** PASSAGE TO READ **
To paraphrase the requirements above, you, as trustee, need to ensure that you have a written Investment Strategy that has been crafted for your fund's particular circumstances; not one that was bought off the shelf or produced by someone else as a 'template' for you to edit and sign-off on. Further you need to consider four key investment issues: Risk, Return, Liquidity and Diversification. And this process needs to be a dynamic one, regularly reviewed and changed with the shifting personal circumstances of the fund's members.

When considering risk and return, you need to first determine what your SMSF's objectives are, or should be. Here's a hint: aim to meet the 'sole purpose test' found in SIS Act section 62(1) which in essence says that a super fund should exist to provide retirement or death benefits to its members. Not taxation benefits prior to retirement. Not to take speculative risks on single investment assets, nor to hold exotic or unusual assets that would otherwise not be held by public offer funds.

You, in choosing to have a SMSF, are in essence declaring that you will take control of providing for your own retirement. With great control comes great responsibility.

Note as well the reference to 'expected cash flow requirements' and being able to meet 'existing and prospective liabilities'. Does your Investment Strategy factor in the possibility that a significant portion of fund assets might need to be liquidated at relatively short notice? Pension obligations can be planned for months and years in advance. But what about an unexpected death (or permanent disablement) of a member? What about an acrimonious divorce where one member insists on rolling their benefit to another fund?

Finally to the vexed issue of diversification. Is your SMSF exposed to the expected performance of one, or a few, assets? What if this concentrated position doesn't pay off? Where does that leave your retirement, and that of your partner or fellow members? This is particularly relevant in light of Graham Hand's excellent piece on the spruiking of investment property to SMSF trustees under the Limited Recourse Borrowing Arrangement rules.

In summary, running a SMSF is no small undertaking. If you have gone down this path, then you have accepted the legal obligations that accompany such a move. Ignorance of the law is no excuse. Nor will the action (or inaction) of service providers provide protection from the application of the SIS Act and its Regulations to you. Forewarned is forearmed.

** EXERCISE DATA **

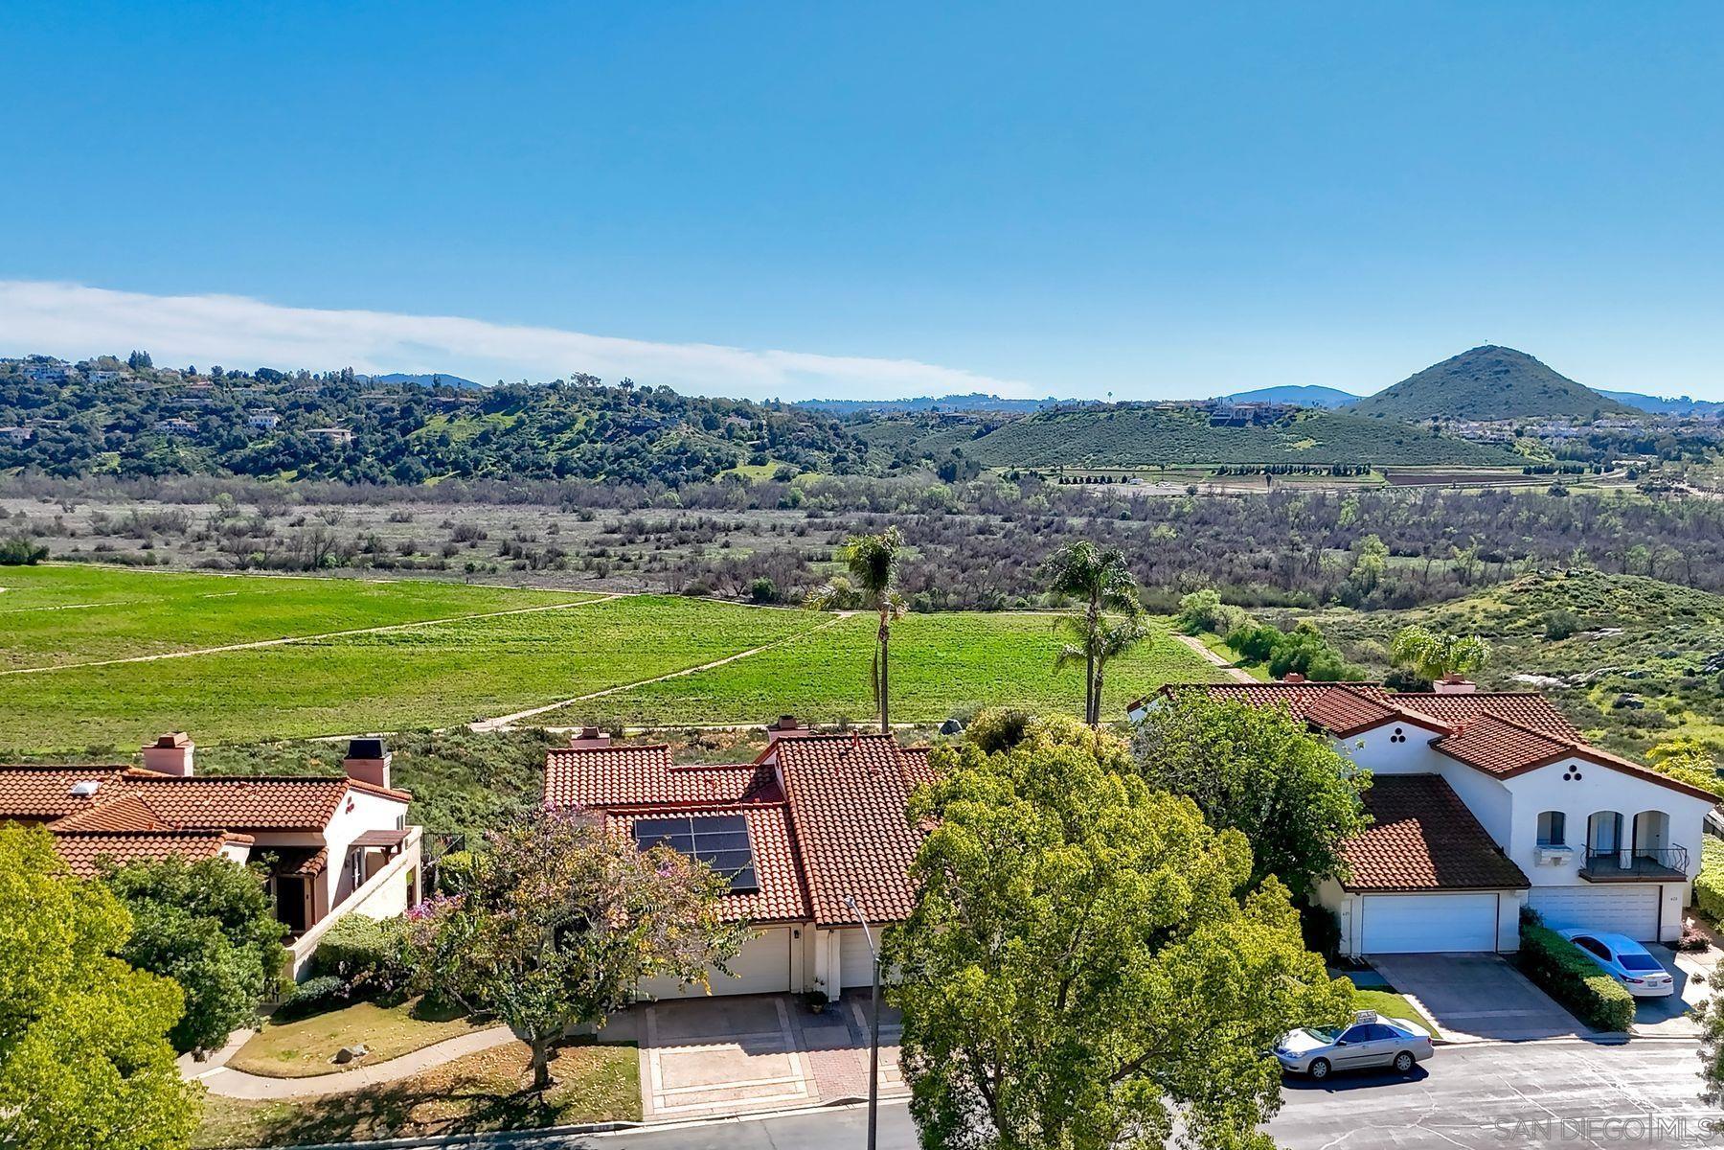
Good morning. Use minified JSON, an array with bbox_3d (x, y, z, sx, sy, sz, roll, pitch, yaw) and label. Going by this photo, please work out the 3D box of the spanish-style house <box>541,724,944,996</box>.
[{"bbox_3d":[-3.741,9.509,48.136,16.400,6.600,17.800,-1,7,-11],"label":"spanish-style house"}]

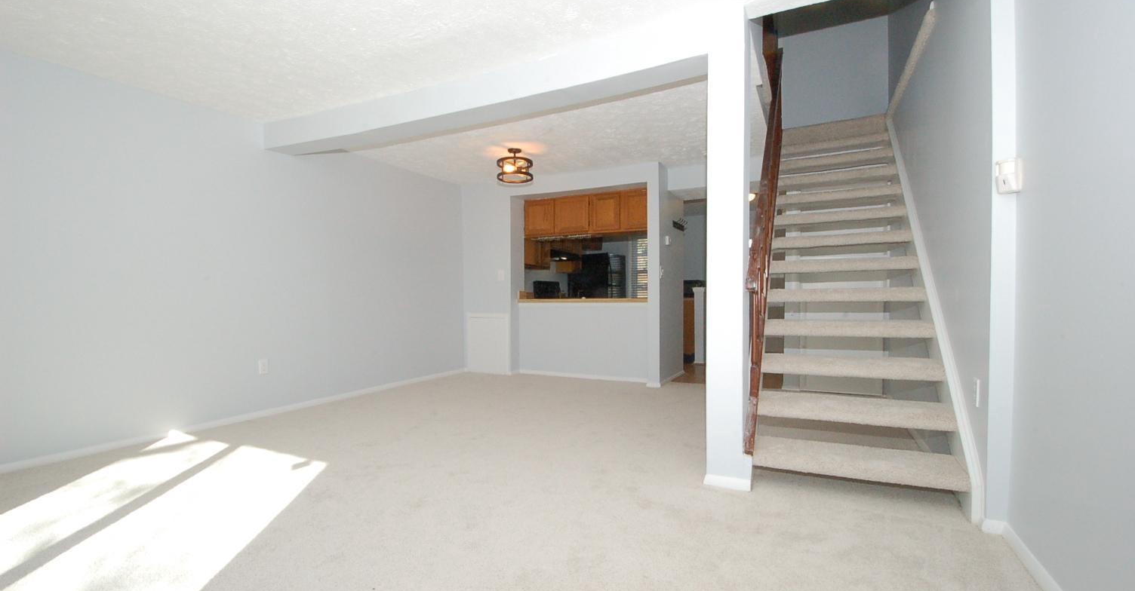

** TASK PROMPT **
Rewrite the part of the SMSF passage that opens with "Finally to the" and closes with "Forewarned is forearmed.", substituting "outside advisers" for "service providers".

** TASK RESPONSE **
Finally to the vexed issue of diversification. Is your SMSF exposed to the expected performance of one, or a few, assets? What if this concentrated position doesn't pay off? Where does that leave your retirement, and that of your partner or fellow members? This is particularly relevant in light of Graham Hand's excellent piece on the spruiking of investment property to SMSF trustees under the Limited Recourse Borrowing Arrangement rules.

In summary, running a SMSF is no small undertaking. If you have gone down this path, then you have accepted the legal obligations that accompany such a move. Ignorance of the law is no excuse. Nor will the action (or inaction) of outside advisers provide protection from the application of the SIS Act and its Regulations to you. Forewarned is forearmed.